RECORDS SUPPLIED START

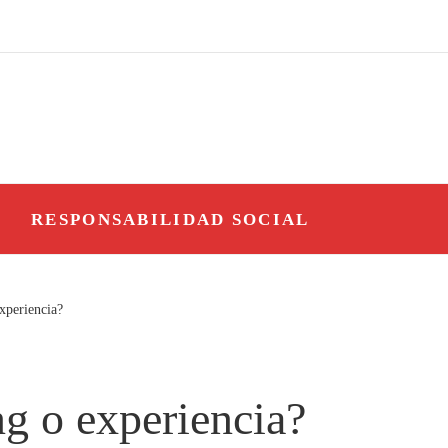
O
RESPONSABILIDAD SOCIAL
xperiencia?
ng o experiencia?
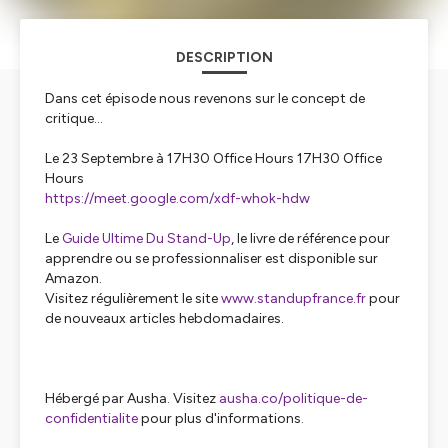
DESCRIPTION
Dans cet épisode nous revenons sur le concept de
critique...
Le 23 Septembre à 17H30 Office Hours 17H30 Office
Hours
https://meet.google.com/xdf-whok-hdw
Le
Guide Ultime Du Stand-Up
, le livre de référence pour
apprendre ou se professionnaliser est disponible sur
Amazon.
Visitez régulièrement le site
www.standupfrance.fr
pour
de nouveaux articles hebdomadaires.
Hébergé par Ausha. Visitez
ausha.co/politique-de-
confidentialite
pour plus d'informations.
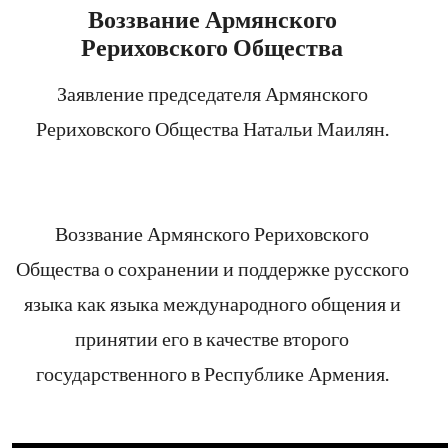
Воззвание Армянского
Рериховского Общества
Заявление председателя Армянского
Рериховского Общества Натальи Маилян.
Воззвание Армянского Рериховского
Общества о сохранении и поддержке русского
языка как языка международного общения и
принятии его в качестве второго
государственного в Республике Армения.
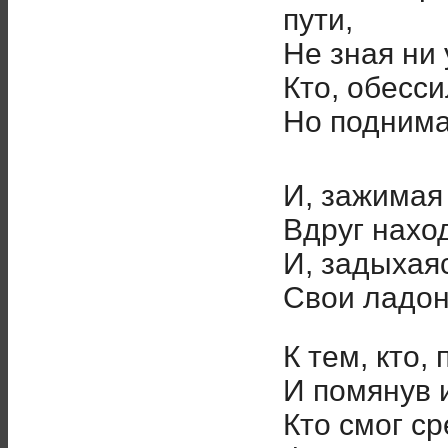
пути,
Не зная ни 
Кто, обесси
Но поднима
И, зажимая 
Вдруг нахо
И, задыхая
Свои ладон
К тем, кто,
И помянув 
Кто смог с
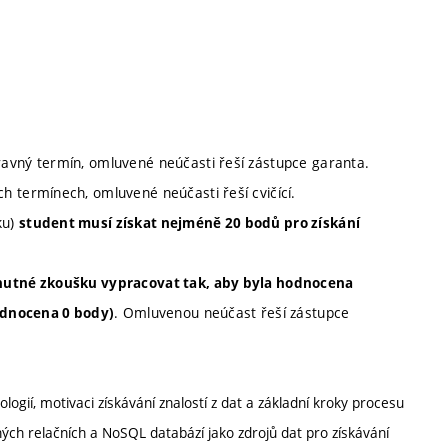
ravný termín, omluvené neúčasti řeší zástupce garanta.
h termínech, omluvené neúčasti řeší cvičící.
ku)
student musí získat nejméně 20 bodů pro získání
 nutné zkoušku vypracovat tak, aby byla hodnocena
. Omluvenou neúčast řeší zástupce
dnocena 0 body)
logií, motivaci získávání znalostí z dat a základní kroky procesu
řených relačních a NoSQL databází jako zdrojů dat pro získávání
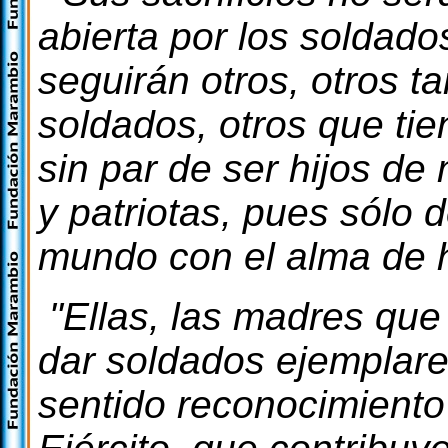
abierta por los soldad
seguirán otros, otros 
soldados, otros que tie
sin par de ser hijos d
y patriotas, pues sólo 
mundo con el alma de 
"Ellas, las madres que 
dar soldados ejemplares
sentido reconocimiento 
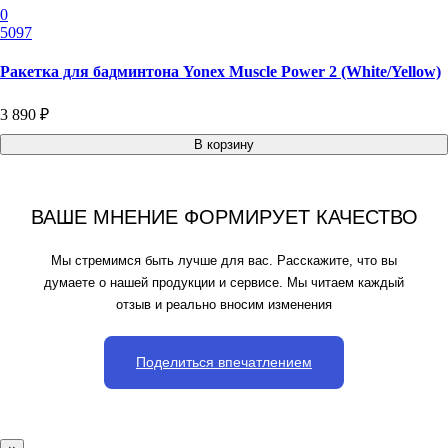
0
5097
Ракетка для бадминтона Yonex Muscle Power 2 (White/Yellow)
3 890 ₽
В корзину
ВАШЕ МНЕНИЕ ФОРМИРУЕТ КАЧЕСТВО
Мы стремимся быть лучше для вас. Расскажите, что вы
думаете о нашей продукции и сервисе. Мы читаем каждый
отзыв и реально вносим изменения
Поделиться впечатлением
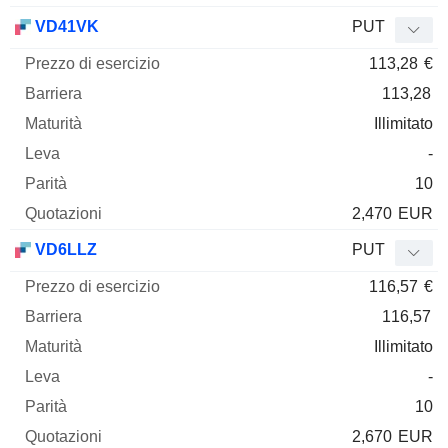
VD41VK
PUT
113,28
€
113,28
Illimitato
-
10
2,470
EUR
VD6LLZ
PUT
116,57
€
116,57
Illimitato
-
10
2,670
EUR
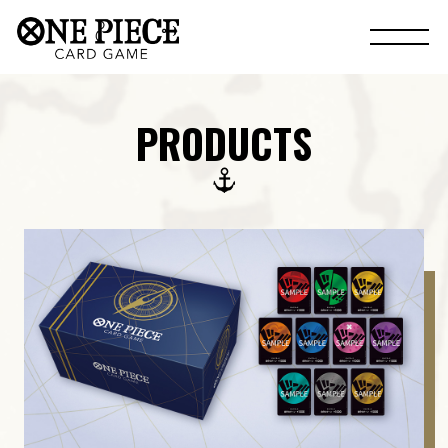
PRODUCTS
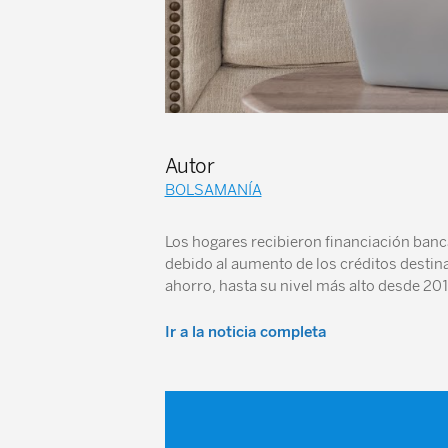
Autor
BOLSAMANÍA
Los hogares recibieron financiación banca
debido al aumento de los créditos destina
ahorro, hasta su nivel más alto desde 201
Ir a la noticia completa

RECORDS SUPPLIED END

(WORK INSTRUCTION): Counting the lines above that hold "řeší", reply with the number and no other words.

(YOUR SOLUTION): 3